La quatrième de couverture donne le ton : « Au commencement était l' « Abstinence », à la fin la
* Maître de conférence, IPSA, UCO, Angers, (France) PRES l'UNAM Université / PPI (EA 2646) / Equipe Ceripsa
(UCO).
« Zone érogène » ». Le voyage s'annonce riche de promesses et d'aventures. Co-écrits à treize mains
et dirigé par Jacques André, ces 100 mots... recèlent d'anecdotes étymologiques, historiques,
sociologiques, éthologiques parfois . L'écriture, limpide, concise et souvent drôle laisse apparaître le
sérieux de l'affaire : le soucis d'une clinique du désir traverse l'ouvrage, prenant le temps du récit et
du questionnement, travaillé par l'apport freudien, en mettant souvent en exergue quelques paroles
de patients et d'analysants prises au vol, contribuant à nous captiver par ces ponctuations à la
Georges Perec, qui nous invitait à la rencontre des habitants d'un immeuble dans La vie mode
d'emploi.
Aussi, si Armand questionne le désir de l'Autre sexe, allumant sans le savoir son propre désir,
Jeanne finit par révéler le sien dans un de ses rêves. Si Romain balbutie devant son père se
défaussant, la petite Lucie vient à affirmer son envie de savoir, devant sa mère se troublant. Alors
que Louis se rappelle de sa surprise juvénile et érectile, Jules s'inquiète pour sa liberté onanique.
Luc est angoissé, contrairement à Joseph, paré de son écran. Léo est idéaliste, Lucia est terrifiée,
mais pas Manon, devant son violent fantasme. Clémentine est froide, du moins étymologiquement,
alors qu'Héléna exige un mot comme condition de la chose.
Or, mine de rien, tout en évitant la dimension pesante et mortifiante d'une telle entreprise, les 128
pages de ces 100 mots... s'en réfèrent à des savoirs éclectiques quasi-encyclopédiques. Arts, théâtre,
littérature et sciences humaines sont ainsi convoqués à toutes les pages du recueil, mariant les
genres et les références. Outre les figures du panthéon de l'Olympe, les métamorphose d'Ovide,
nous trouvons également plus d'une centaine d'auteurs et d'artistes venus prêter main forte à la
question du sexuel : parmi eux bien sûr, Sade et Masoch, mais également Nabokov et Laclos,
Stendhal et Proust, Shakespeare et Kundera... De Saint Paul à Brassens, de Michel Ange à Louise
Bourgeois, de Joyce à Milène Farmer, de Umberto Eco à Benoit XVI, les rebondissements sont
nombreux et quelques fois inattendus, concourant au plaisir de la lecture.
Le champ cinématographique n'est pas en reste, où se conjuguent sympathiquement l'œuvre d'art et
d'essai et le blockbuster : Jean Eustache, François Truffaut et « Twilight », Woody Allen, Igmar
Bergman et « Quand Harry rencontre Sally », ou encore Maurice Piallat, Luchino Visconti et « Sex
in the City »...
Le travail ciselé et ouvragé pour une telle diversité d'entrées est indéniable, rendant difficile un
décernement quelconque de palme. Risquons-nous tout de même à en mentionner quelques unes :
ainsi le remarquable « Harcèlement sexuel », qui en quelques lignes rassemblent les définitions, les
enjeux et cible le questionnement : n'y aurait-il pas au fond quelque chose qui nous harcèle, et qui
aurait à voir avec une haine du sexuel ? L'entrée « Insulte, injure » nous donne la mesure en
quelques lignes également de l'intime connexion entre la langue, le sexuel et la sexuation.

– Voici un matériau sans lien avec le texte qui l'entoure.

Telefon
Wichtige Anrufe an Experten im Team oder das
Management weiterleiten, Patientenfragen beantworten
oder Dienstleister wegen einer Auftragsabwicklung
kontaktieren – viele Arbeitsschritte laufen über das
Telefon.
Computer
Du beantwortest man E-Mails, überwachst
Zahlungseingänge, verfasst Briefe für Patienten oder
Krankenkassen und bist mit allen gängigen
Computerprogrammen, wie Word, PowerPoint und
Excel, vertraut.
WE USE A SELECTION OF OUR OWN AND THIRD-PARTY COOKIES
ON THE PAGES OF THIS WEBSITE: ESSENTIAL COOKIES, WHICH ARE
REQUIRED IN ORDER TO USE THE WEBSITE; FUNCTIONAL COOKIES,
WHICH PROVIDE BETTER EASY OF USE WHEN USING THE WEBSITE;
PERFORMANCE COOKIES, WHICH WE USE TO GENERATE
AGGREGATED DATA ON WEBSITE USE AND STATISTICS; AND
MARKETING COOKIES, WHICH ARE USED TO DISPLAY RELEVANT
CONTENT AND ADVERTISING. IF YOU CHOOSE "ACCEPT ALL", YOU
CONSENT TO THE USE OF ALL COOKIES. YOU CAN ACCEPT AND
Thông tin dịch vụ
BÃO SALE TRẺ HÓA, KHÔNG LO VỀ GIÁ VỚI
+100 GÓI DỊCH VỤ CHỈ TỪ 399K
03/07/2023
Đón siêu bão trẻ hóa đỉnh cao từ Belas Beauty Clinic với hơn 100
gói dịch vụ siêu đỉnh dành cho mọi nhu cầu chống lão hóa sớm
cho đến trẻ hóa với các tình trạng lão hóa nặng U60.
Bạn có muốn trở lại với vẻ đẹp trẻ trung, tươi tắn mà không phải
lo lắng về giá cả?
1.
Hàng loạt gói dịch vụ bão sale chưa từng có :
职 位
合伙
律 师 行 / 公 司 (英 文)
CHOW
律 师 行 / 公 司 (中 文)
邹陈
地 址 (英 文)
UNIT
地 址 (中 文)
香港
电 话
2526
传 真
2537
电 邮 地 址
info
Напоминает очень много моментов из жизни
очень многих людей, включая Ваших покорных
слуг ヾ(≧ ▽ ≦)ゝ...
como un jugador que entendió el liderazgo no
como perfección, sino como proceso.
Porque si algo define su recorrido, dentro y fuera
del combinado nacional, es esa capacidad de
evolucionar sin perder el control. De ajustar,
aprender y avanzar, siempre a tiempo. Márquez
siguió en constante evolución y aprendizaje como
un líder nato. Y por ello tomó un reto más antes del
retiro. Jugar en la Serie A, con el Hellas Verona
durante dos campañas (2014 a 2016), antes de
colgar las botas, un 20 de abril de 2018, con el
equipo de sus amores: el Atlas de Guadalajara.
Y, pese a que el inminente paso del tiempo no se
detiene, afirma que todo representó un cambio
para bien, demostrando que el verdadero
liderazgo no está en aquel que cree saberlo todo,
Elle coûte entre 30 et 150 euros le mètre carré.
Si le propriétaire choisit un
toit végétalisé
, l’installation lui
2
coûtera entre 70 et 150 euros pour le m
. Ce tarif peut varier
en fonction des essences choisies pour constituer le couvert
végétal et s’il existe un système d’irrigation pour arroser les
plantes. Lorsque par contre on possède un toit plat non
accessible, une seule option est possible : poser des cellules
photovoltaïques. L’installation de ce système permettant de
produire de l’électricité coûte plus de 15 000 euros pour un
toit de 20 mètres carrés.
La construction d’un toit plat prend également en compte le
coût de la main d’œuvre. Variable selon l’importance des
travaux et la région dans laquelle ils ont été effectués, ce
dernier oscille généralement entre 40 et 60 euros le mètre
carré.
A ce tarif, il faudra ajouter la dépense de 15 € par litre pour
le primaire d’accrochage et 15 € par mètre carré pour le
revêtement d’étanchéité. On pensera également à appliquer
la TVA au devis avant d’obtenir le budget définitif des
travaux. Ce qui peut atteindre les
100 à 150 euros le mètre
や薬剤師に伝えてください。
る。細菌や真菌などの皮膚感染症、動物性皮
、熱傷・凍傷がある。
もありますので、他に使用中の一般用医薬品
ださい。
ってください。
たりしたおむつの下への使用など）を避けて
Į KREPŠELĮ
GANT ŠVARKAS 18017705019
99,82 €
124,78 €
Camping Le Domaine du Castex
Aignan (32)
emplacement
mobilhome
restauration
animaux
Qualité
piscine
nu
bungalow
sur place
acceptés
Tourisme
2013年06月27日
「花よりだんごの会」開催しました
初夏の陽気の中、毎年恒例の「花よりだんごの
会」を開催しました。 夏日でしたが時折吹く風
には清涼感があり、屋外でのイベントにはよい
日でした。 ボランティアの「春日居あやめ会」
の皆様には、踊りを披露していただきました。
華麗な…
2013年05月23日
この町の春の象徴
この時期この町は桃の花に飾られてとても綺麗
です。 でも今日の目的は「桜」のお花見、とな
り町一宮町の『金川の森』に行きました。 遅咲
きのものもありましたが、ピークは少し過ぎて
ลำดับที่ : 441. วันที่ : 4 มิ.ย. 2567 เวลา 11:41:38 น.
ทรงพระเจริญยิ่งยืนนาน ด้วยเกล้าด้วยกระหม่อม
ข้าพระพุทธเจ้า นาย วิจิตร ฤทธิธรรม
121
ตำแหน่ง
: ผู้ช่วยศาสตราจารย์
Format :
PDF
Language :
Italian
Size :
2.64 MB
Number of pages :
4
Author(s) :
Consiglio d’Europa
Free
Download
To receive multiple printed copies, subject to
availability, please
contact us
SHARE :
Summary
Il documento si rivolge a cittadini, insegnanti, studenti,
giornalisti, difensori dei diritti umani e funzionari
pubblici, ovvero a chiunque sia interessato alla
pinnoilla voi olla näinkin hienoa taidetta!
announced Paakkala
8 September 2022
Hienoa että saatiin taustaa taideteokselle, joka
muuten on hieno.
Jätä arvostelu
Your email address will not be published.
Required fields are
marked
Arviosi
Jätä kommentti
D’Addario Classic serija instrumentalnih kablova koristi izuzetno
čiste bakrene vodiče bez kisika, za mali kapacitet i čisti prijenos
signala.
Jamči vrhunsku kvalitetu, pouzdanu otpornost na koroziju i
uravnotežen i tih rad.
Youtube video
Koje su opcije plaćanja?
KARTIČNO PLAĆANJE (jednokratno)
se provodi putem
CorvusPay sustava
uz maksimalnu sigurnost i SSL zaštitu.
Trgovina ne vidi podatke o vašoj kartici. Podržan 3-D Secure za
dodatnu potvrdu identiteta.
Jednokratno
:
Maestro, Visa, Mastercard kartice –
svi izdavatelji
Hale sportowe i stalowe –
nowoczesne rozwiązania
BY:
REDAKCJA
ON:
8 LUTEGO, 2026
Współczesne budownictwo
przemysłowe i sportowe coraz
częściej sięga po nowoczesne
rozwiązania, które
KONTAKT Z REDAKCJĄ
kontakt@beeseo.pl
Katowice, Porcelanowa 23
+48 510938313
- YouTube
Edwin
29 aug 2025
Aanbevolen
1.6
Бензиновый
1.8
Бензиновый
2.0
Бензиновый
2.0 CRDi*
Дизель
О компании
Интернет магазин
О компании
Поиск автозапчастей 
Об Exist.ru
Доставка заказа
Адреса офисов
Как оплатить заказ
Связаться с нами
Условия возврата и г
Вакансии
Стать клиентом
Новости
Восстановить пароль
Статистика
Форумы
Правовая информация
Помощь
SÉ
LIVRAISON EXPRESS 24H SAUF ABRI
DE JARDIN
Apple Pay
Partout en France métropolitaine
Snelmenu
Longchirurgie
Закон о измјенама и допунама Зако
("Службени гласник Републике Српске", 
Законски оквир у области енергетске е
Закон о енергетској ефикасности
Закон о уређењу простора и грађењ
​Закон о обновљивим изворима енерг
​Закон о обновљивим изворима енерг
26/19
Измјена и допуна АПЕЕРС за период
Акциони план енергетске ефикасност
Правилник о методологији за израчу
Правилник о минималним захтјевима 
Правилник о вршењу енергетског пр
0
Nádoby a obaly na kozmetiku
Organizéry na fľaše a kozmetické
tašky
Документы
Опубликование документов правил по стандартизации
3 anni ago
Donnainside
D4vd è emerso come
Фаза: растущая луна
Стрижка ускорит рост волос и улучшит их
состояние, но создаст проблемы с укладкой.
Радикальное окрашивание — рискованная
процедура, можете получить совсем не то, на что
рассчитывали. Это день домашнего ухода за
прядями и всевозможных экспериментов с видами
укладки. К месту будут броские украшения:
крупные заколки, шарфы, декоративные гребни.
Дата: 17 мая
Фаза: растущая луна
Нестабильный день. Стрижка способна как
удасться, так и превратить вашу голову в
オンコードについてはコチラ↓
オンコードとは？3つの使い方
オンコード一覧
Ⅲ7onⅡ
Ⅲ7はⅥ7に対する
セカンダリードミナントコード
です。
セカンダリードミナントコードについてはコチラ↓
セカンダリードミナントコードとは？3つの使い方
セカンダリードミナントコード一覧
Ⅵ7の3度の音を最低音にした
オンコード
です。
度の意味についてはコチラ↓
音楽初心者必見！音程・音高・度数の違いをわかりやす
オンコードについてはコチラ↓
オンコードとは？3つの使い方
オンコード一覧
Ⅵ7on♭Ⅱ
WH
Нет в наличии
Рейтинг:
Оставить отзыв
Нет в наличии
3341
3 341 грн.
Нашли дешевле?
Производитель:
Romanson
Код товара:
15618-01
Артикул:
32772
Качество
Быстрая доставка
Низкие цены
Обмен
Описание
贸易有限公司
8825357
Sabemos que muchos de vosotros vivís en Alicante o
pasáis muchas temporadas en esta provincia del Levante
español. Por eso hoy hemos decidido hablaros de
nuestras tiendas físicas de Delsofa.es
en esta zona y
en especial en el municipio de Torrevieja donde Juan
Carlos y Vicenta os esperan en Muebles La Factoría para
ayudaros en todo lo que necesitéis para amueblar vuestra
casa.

Mentionnons enfin l' « Abstinence, chasteté » qui ouvre le recueil, nous dressant de fulgurants
tableaux en nous faisant passer des pratiques « S/M » aux épreuves délicieuses du fin' amor, l'amour
courtois.
L'abécédaire semble ici un noble prétexte pour nous montrer qu'au-delà du faire et des pratiques –
occasion d'entrevoir la variété et variation des jouissances, allant de l'extase à l'enfer –, le sexuel est
porté par le dire, toujours passible de se renouveler voire de se réinventer. Et qu'il y ait Cent mots
présentés ici nous invite à en décliner mille autres.